In the center of the room was a large, flat-top desk, and upon it was an extension 'phone from the country line. On the other side was the desk 'phone and call board of a private line which connected the house, the barn, the granary and a dozen fields throughout the farm. On one side was a roll-top desk, and this was Mr. Daw's. Opposite was another roll-top desk, for the "working superintendent."

"At least one real farmer will have to be on the job," Blackie explained, "and I nabbed Hamlet Tinkle, the prize of the neighborhood. He is a graduate of an agricultural college and all the farmers think he's a joke; but I have him doped out as being able to coax more fodder from unwilling mud than any soil tickler in these parts. He helped me select the farm library."

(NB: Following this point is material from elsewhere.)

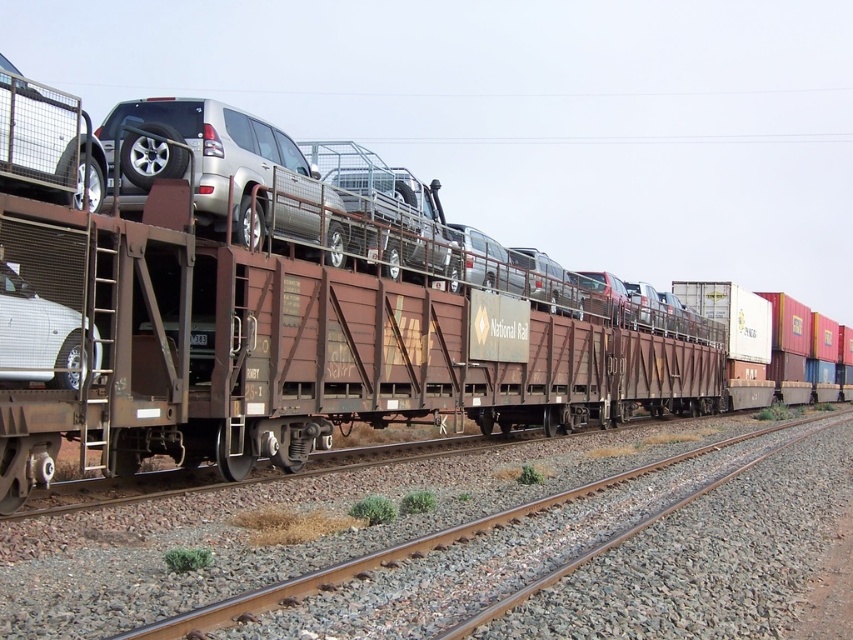
You are a delivery person trying to load a white matte sedan at left onto a brown metal train track at center. Considering their heights, will the sedan fit on the track without any modifications?

The brown metal train track at center has a greater height compared to the white matte sedan at left. Therefore, the sedan can fit on the track without needing modifications as the track is taller than the vehicle.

With a grin at his own completeness of detail, Mr. Daw indicated the sectional bookcases, where stood, in neat rows, the Government reports on everything agricultural, and treatises on every farm subject under the sun from the pip to the boll weevil. Filing cases there were, and card indexes, and every luxury that has been devised for modern office work. With an amused air the up-to-date farmer was leafing through one after the other of the conglomeration of strange books, when Hamlet Tinkle was ushered in by the ever-grinning Nellie. He was a tall, big-boned fellow, who had divided his time at the agricultural college between playing center rush and studying the chemical capabilities of various soils. Just now, though the weather was bracing, he wore a broad-brimmed straw hat with the front turned up, and a flannel shirt with no coat or vest; and he had walked two miles, from the place at which he had telephoned, in twenty-two minutes.

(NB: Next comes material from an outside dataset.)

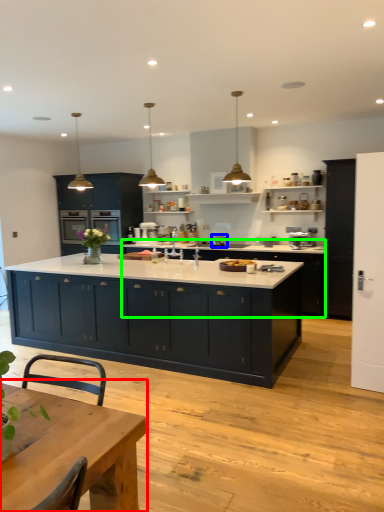
Question: Considering the real-world distances, which object is farthest from table (highlighted by a red box)? kitchen appliance (highlighted by a blue box) or cabinetry (highlighted by a green box)?

Choices:
 (A) kitchen appliance
 (B) cabinetry

Answer: (A)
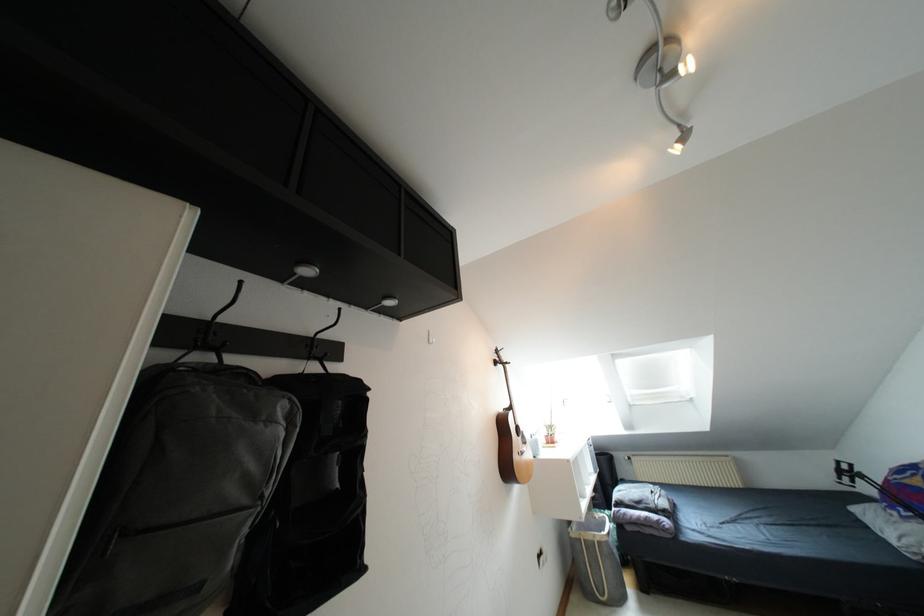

"Mr. Tinkle—Mr. Wallingford," said Mr. Daw. "Mr. Wallingford, this is the gentleman whom I recommend as your working superintendent."

Both Mr. Wallingford and Mr. Tinkle accepted this title with perfect gravity.

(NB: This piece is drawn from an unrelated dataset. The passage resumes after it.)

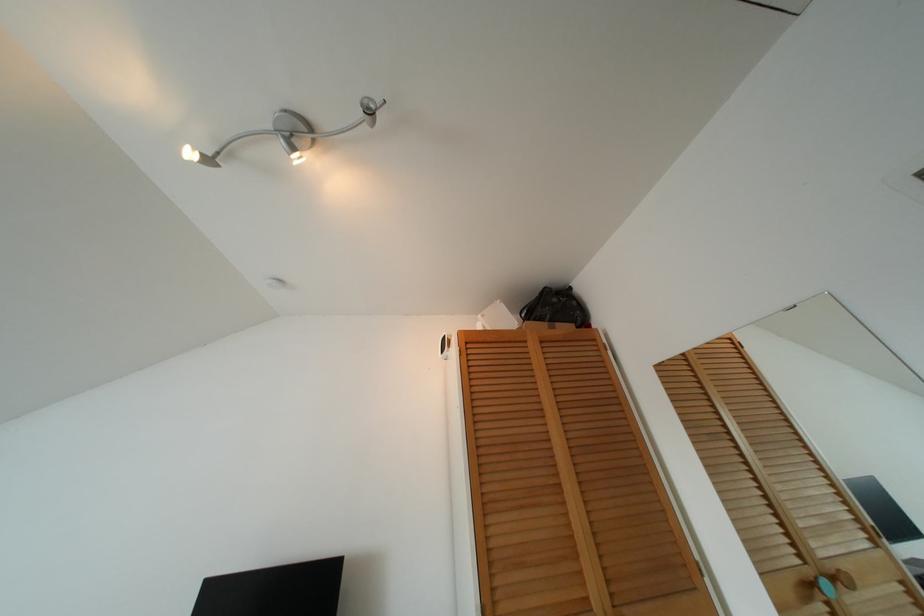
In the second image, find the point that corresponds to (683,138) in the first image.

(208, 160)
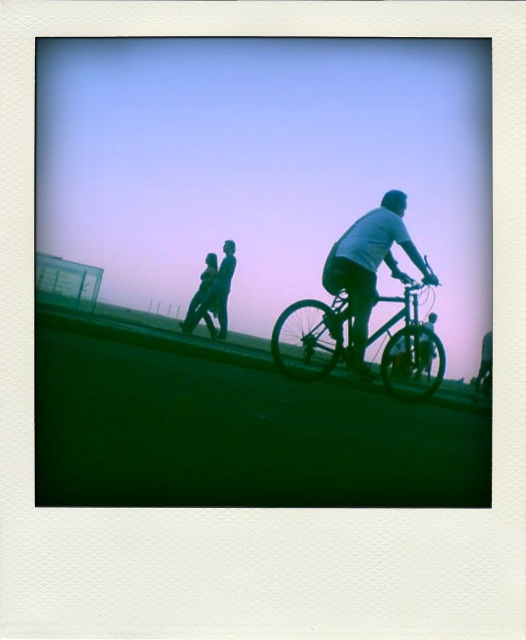
You are a pedestrian standing on the path and want to walk towards the direction of the matte white shirt at right. Is the metallic silver bicycle at center blocking your path?

The metallic silver bicycle at center is in front of the matte white shirt at right, so it is blocking the path between you and the matte white shirt at right.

"Sit down," said Wallingford cordially, and himself took his place at the flat-top desk in the midst of the telephones and push buttons. Already he began to feel the exhilaration of his new rôle and loomed broadly above his desk, from the waist line up a most satisfying revelation to Mr. Tinkle of what the farmer of the future ought to be like. "Mr. Raven tells me," observed Wallingford, "that you are prepared to conduct this farm on scientific principles."

"Yes, sir," admitted Mr. Tinkle. "I shall be very glad to show to Truscot County what can be done with advanced methods. Father doesn't seem to care to have me try it on his farm. He says he made enough out of his own methods to send me to college, and I ought to be satisfied with that."

"Your father's all right, but maybe we can teach even him some new tricks. The first question, Mr. Tinkle, is how much money you want."